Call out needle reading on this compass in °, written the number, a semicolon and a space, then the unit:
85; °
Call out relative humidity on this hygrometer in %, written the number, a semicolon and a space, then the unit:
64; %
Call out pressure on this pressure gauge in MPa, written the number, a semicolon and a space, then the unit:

+++

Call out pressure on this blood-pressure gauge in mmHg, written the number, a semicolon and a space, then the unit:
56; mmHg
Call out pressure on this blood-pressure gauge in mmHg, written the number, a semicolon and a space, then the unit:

+++

### Aim of the exercise
Please format the part of the listing that opens with the line containing "Call out needle" and closes with the line containing "Call out pressure on this pressure" as a Markdown table with the columns Row and Line, leaving out blank lines.

### Written solution
| Row | Line |
|---|---|
| 1 | Call out needle reading on this compass in °, written the number, a semicolon and a space, then the unit: |
| 2 | 85; ° |
| 3 | Call out relative humidity on this hygrometer in %, written the number, a semicolon and a space, then the unit: |
| 4 | 64; % |
| 5 | Call out pressure on this pressure gauge in MPa, written the number, a semicolon and a space, then the unit: |